_TO-DO ITEM:_
Repeat the material word for word, starting at the line that contains "What is the average value?" and ending at the line that contains "What is the change", including both of those lines. Leave the pictures out of your answer.

_AVAILABLE RECORDS:_
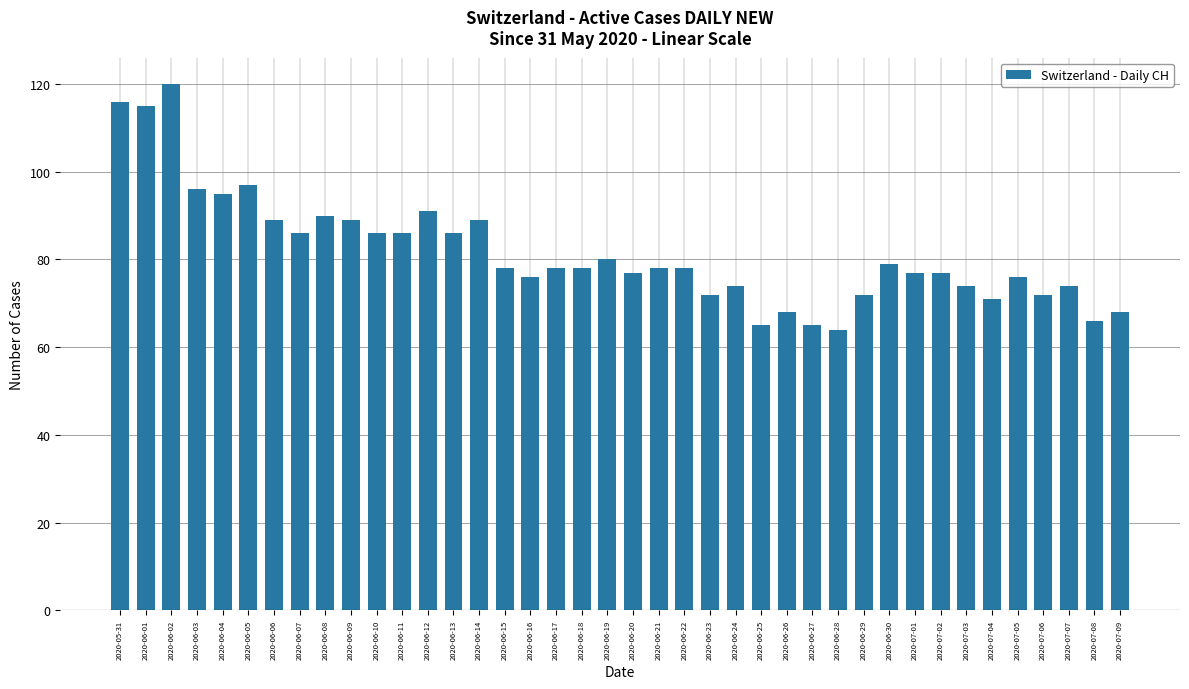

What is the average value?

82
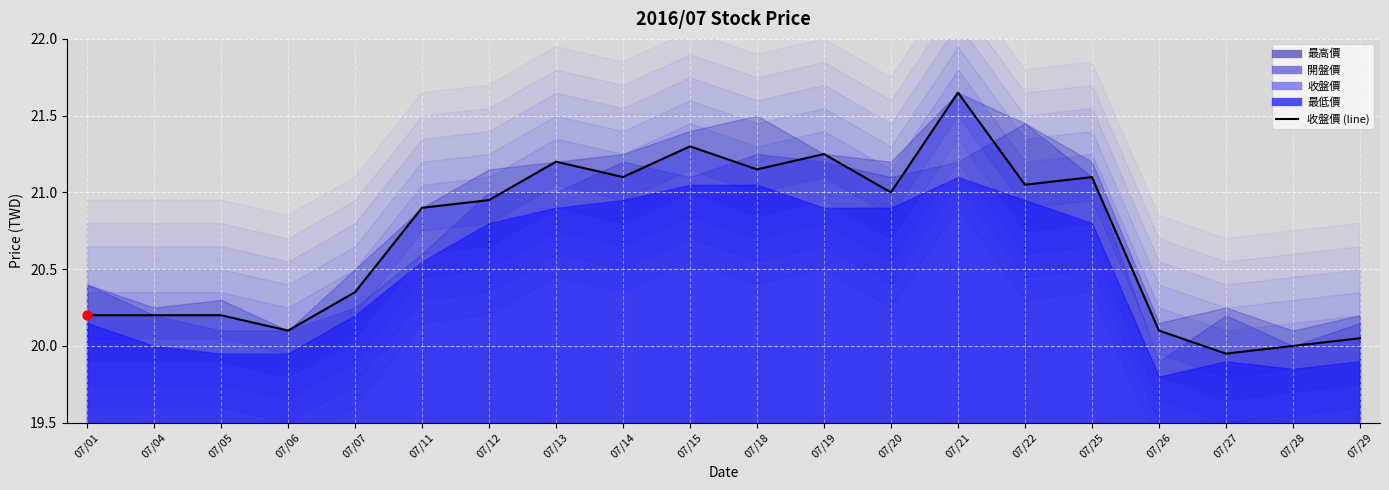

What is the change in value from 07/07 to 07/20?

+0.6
==
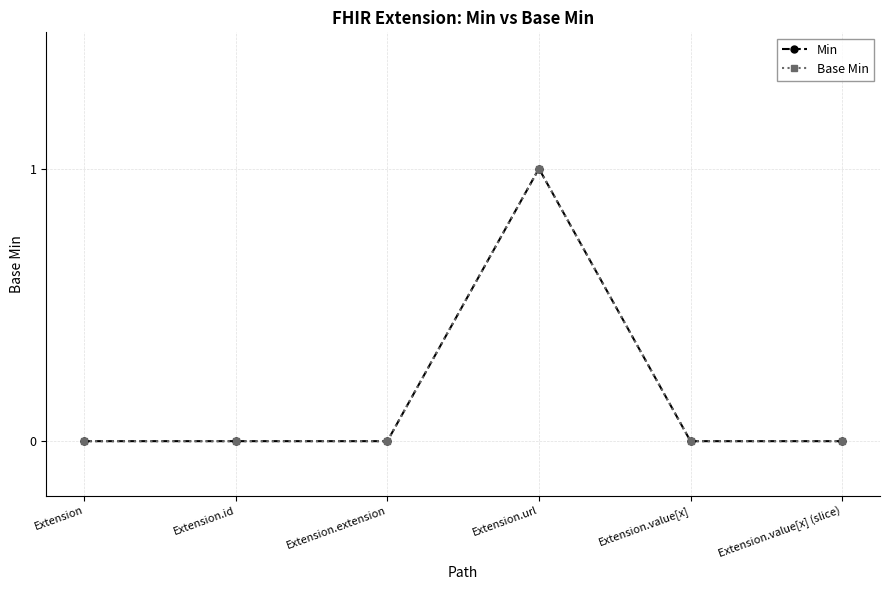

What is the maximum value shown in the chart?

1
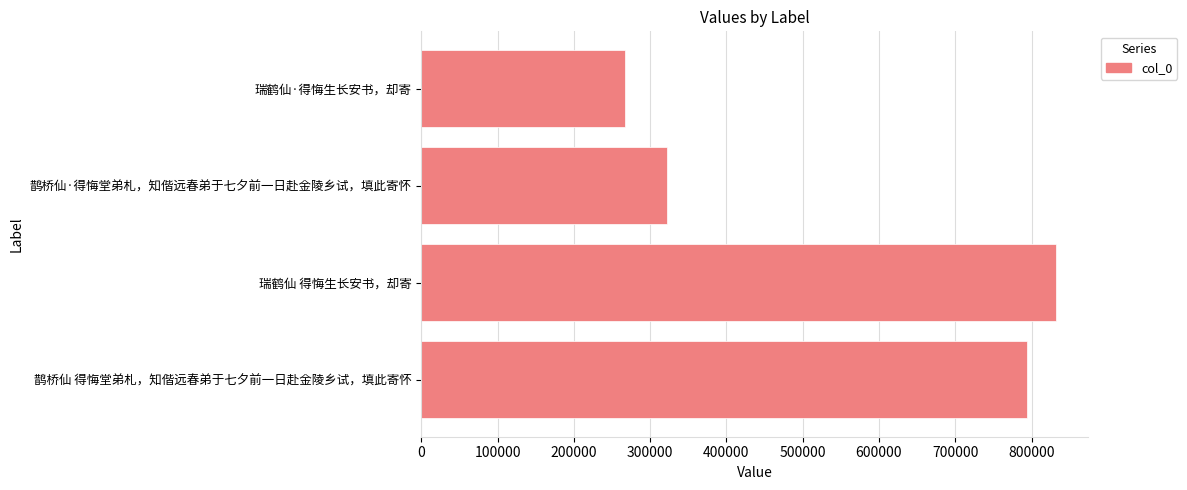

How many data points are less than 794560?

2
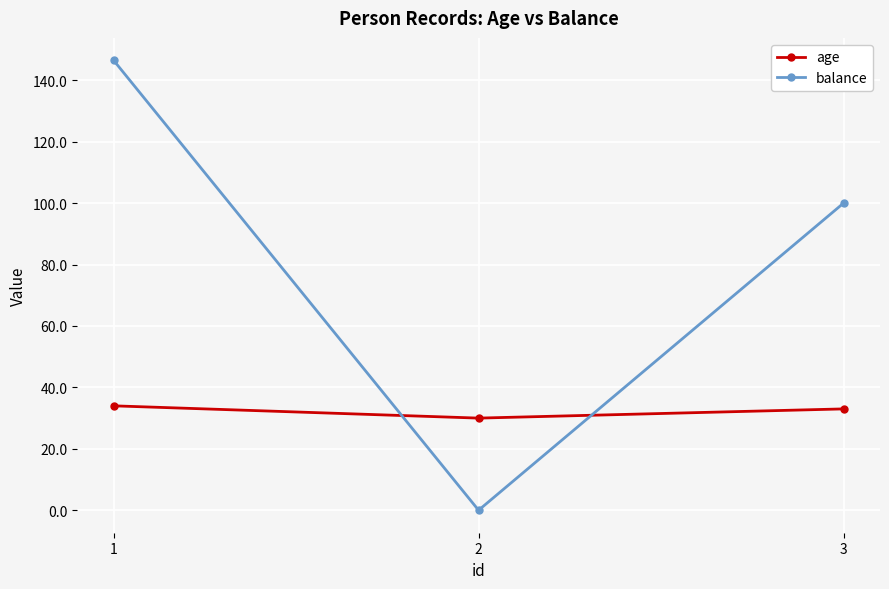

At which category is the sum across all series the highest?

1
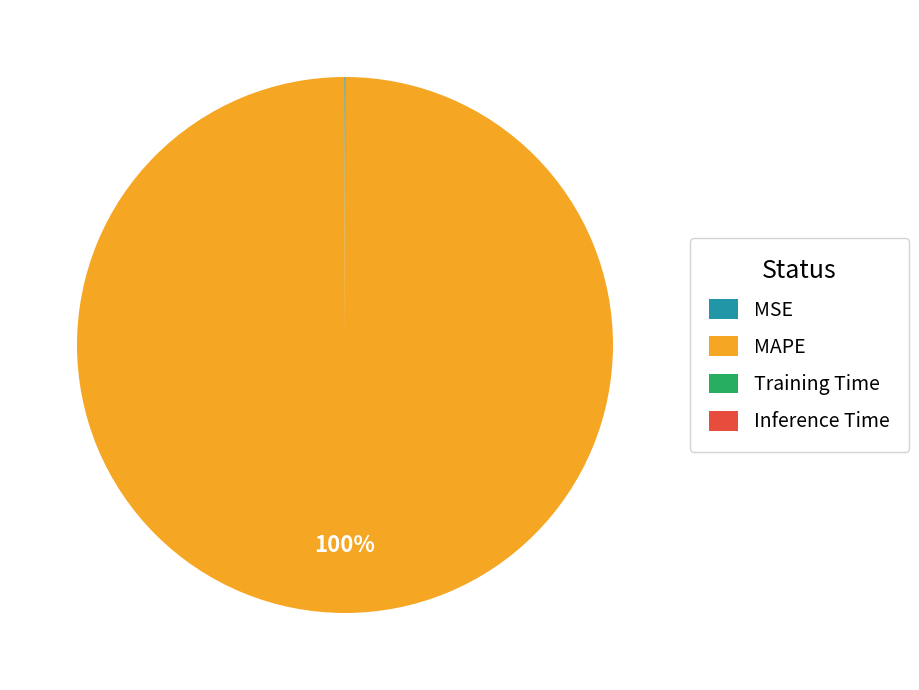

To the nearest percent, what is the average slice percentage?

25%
* * *
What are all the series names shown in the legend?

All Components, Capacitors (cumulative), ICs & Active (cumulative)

_SOLUTION BELOW:_
What is the average value?

82

What is the change in value from 07/07 to 07/20?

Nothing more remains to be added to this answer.